Als Mensch in jeder Lage und Situation richtig zu entscheiden, das zeugt von moderner Individualität und ist gleichzusetzen mit Reife und Klugheit. Es ist das, was wir uns alle insgeheim erträumen. Es ist das, was unsere Vorbilder geschafft haben.

Inwiefern ist es aber möglich frei zu entscheiden? Ist es denn möglich mit unserem Wesen, das uns ausmacht, immer wieder objektiv und richtig zu entscheiden?

Ob es das klassische Schicksal gibt, sei mal dahingestellt, aber jeder Mensch hat ein einen vorgegebenen Weg, der sich langsam abzeichnet. Er ist davon abhängig, was er lernt, was ihm widerfährt und wie er von natürlichen und körperlichen Dingen beeinflusst wird. Da ist jeder völlig und definitiv anders, aber jeder Mensch beruft sich, sich wenn er sich entscheiden muss auf seine Vorkenntnisse, ob bewusst oder unbewusst. Diese Linie, die sich durch das Leben zieht, hat ihren Ursprung nicht nur an dem Ort an dem wir geboren sind, sondern da wo unsere Vorfahren waren. So hat jede Entscheidung, egal wie spontan oder überlegt sie auch sein mag, ihren Ursprung in der verarbeiteten Vergangenheit und unserem Wissen. Mit der Zeit wissen wir auch, was als schlecht und unmoralisch oder gut und tugendhaft zu gelten hat und unterliegen dabei immer einem Idealbild eines Menschen, der keine Fehler macht und immer richtig handelt. Auf dem Weg ein perfekter Mensch zu werden, sind die „unmoralischen und schlechten“ Erfahrungen vollkommen unnötig. Es soll der Weg sein, der vom trieb wegführt und den Weg der Tugend einschlägt. Ein Wesen, das nicht mehr von Trieben, sondern nur noch seinem Verstand gehorcht, ist rein menschlich.

Das ist einseitiger Perfektionismus.

Allgemein verpönt sind die Triebe wie Wollust, Luxussucht, Esssucht, Faulheit und Geldgier. So etwas möchte man in gut situierter Gesellschaft nicht haben, ein jeder wird gezwungen seine Schattenseiten zu verstecken, die zu seinem Leben gehören. Ist das modern und zeitgemäß? Lebt man so etwas aus, ist man triebgesteuert, egoistisch, faul und gehört natürlich zweifelsohne einer dunklen, schlechten, auch teuflischen Seite an. Solche Triebe verursachen Kriege, zerstören Leben oder Natur und treiben in den Ruin, seitdem es Menschen gibt.

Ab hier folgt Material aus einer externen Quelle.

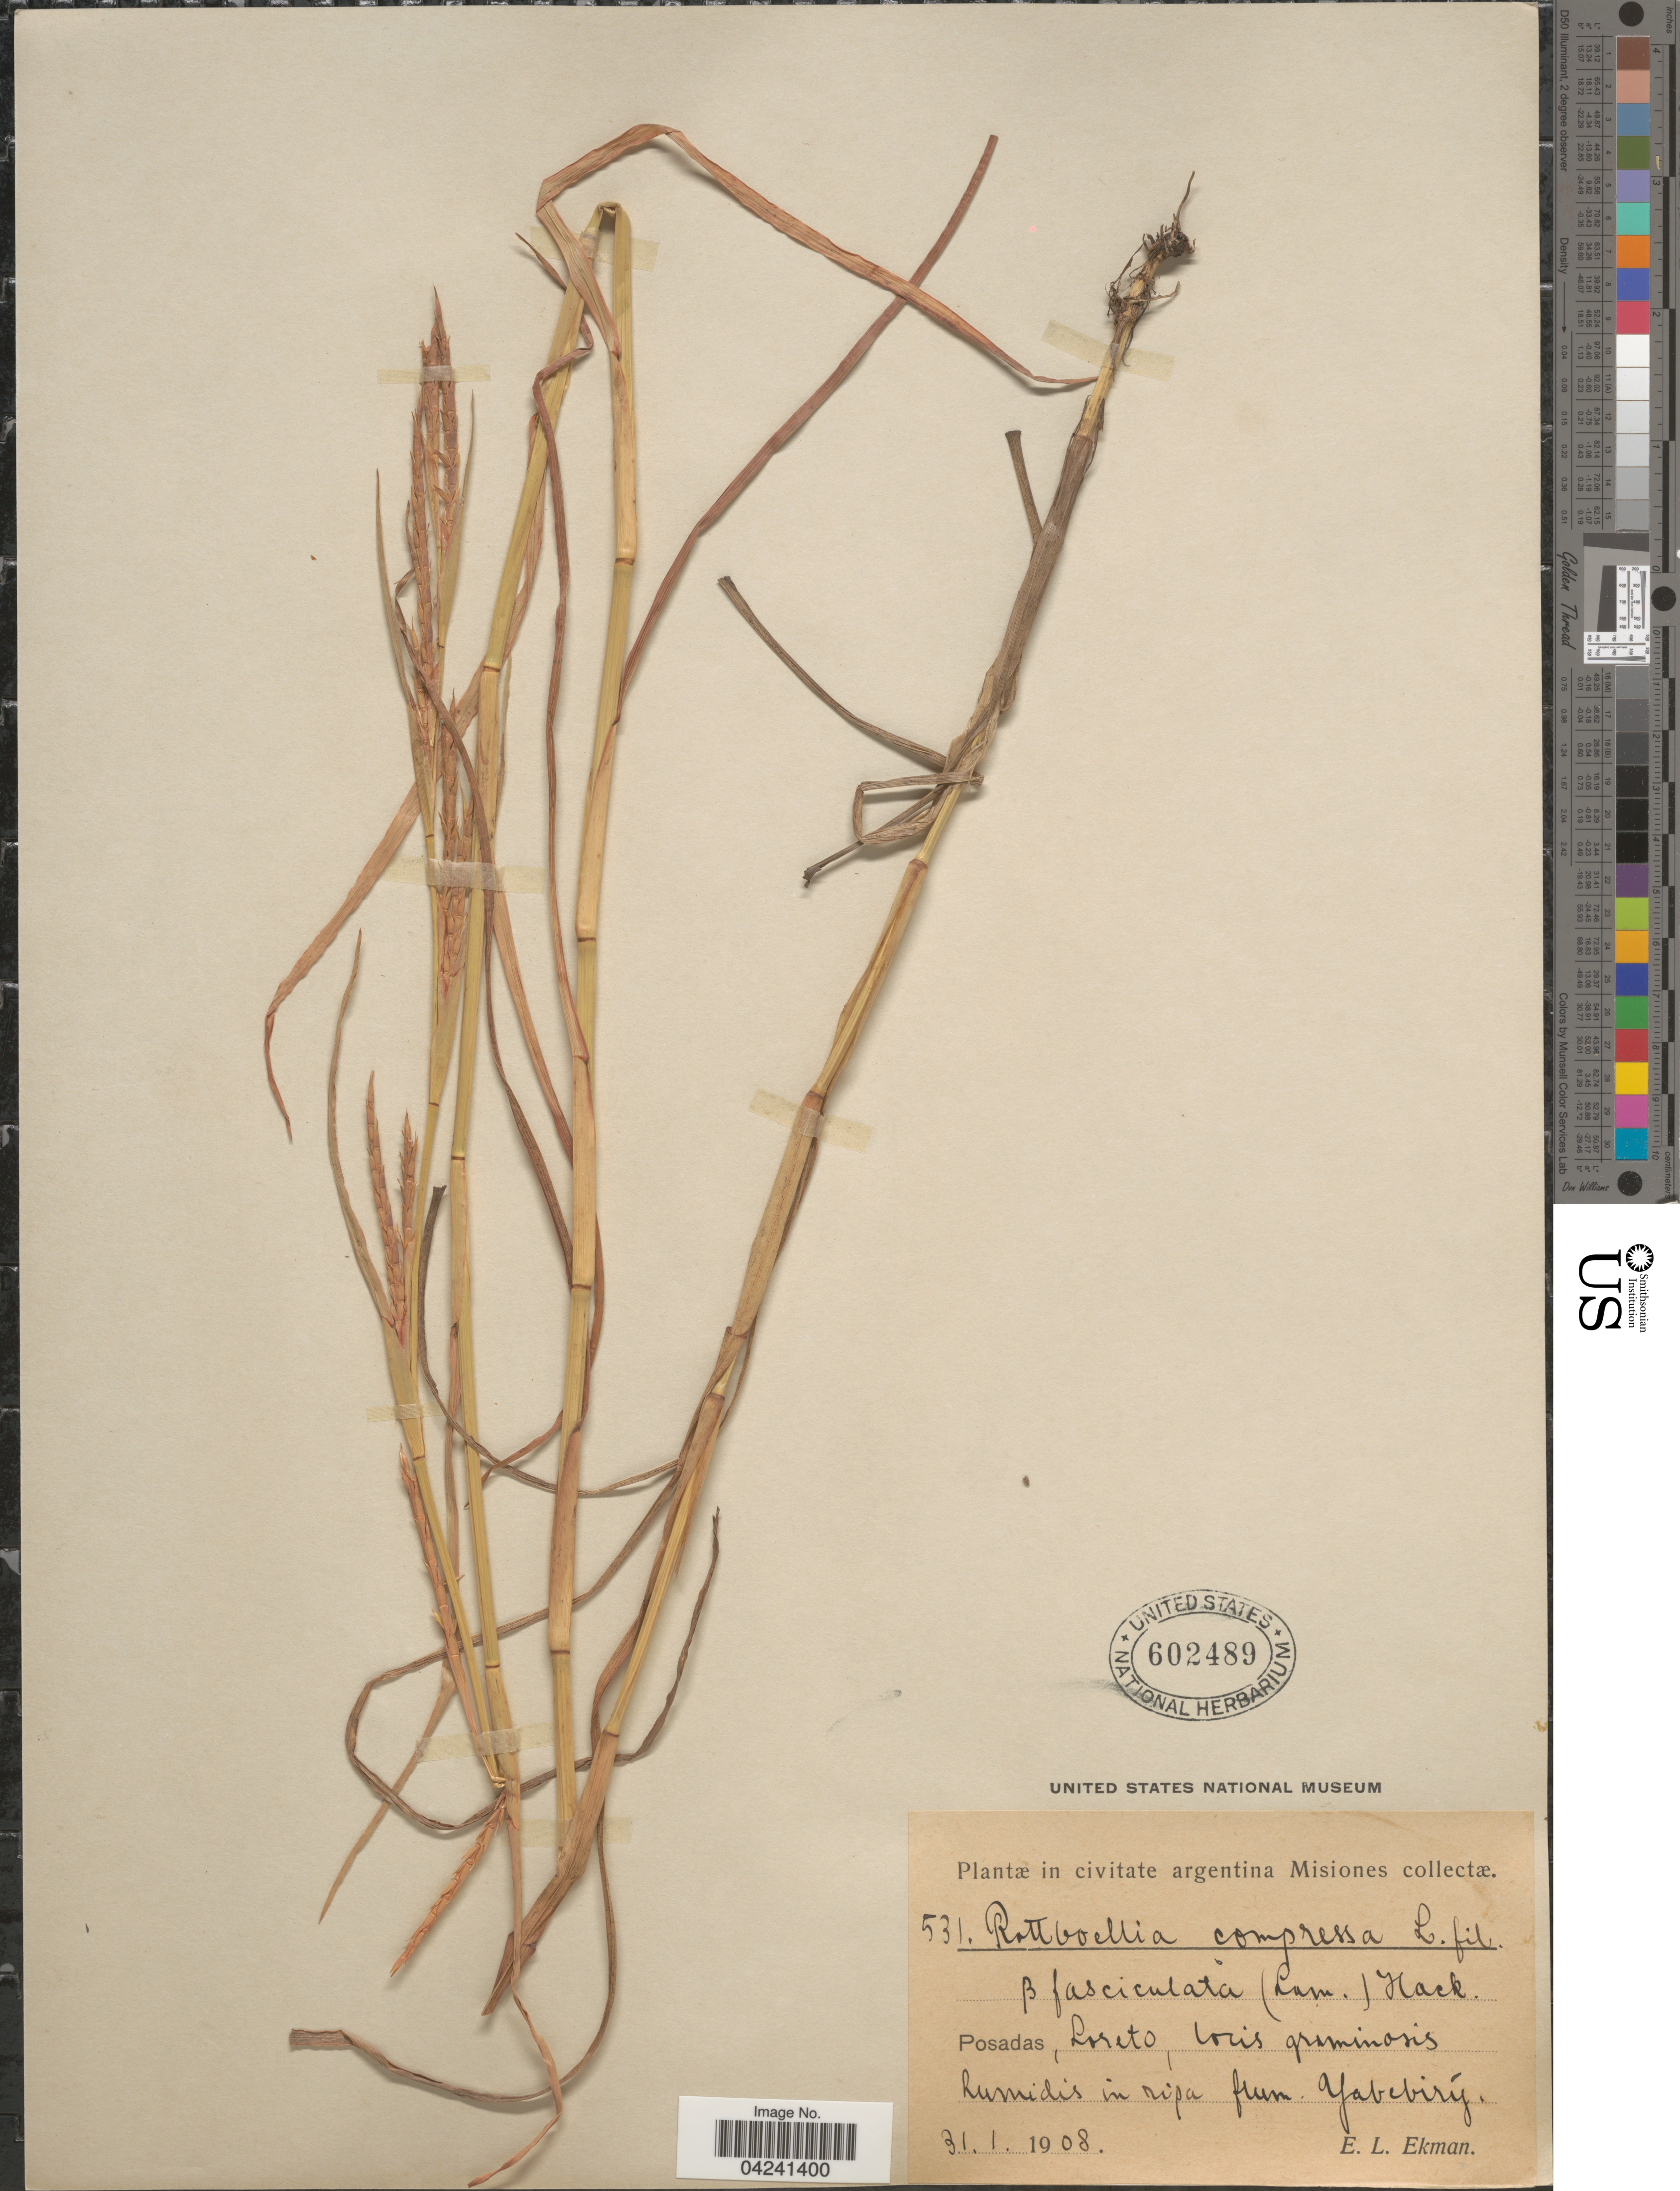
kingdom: Plantae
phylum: Tracheophyta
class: Liliopsida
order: Poales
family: Poaceae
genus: Hemarthria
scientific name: Hemarthria altissima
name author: (Poir.) Stapf & C. E. Hubb.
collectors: E. L. Ekman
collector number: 531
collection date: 1908-01-31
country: Argentina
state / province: Misiones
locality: Posadas, Loreto, locis graminosis humidis in ripa flum. Yabebirý.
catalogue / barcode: US 602489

Doch kann man weiter dann nicht auch die Liebe, Freundschaft, Mitgefühl und die Hilfsbereitschaft als Triebe auffassen? Sind diese Tugenden denn nur einem „guten“ Verstandeswesen zuzuschreiben?

Nein sage ich, Sie haben nur einen anderen Charakter, aber sie stammen sicherlich vom gleichen Fleck und gehören sicherlich nicht zum verstandesmäßigen Denken eines modernen Individuums.

Aus verbrannter Erde, aus der Asche wachsen wunderschöne Pflanzen empor. Die roten, weißen, gelben Blumen, die saftigen Heiden, die starken Bäume und der duftende Rosmarin saugen ihre fruchtbare Kraft gerne aus der nährstoffreichen Asche, aus der Zerstörung. So ist der schwere Weg der reinen Tugend nicht unbedingt menschlich, er ist perfektionistisch. Es fehlen der Nährboden und die Essenz. Das Feuer. Der geistigen Blumenwiese fehlt der Dünger. Sie wird zwar wachsen, doch farblos bleiben und womöglich verkümmern. „Ein Buch ist wie ein blühender Garten, den man in der Tasche trägt“. Was wird dann aus dem Buch? Wie Lianen und Baumparasiten hängt der Inhalt in der Luft. Es ist graue Theorie.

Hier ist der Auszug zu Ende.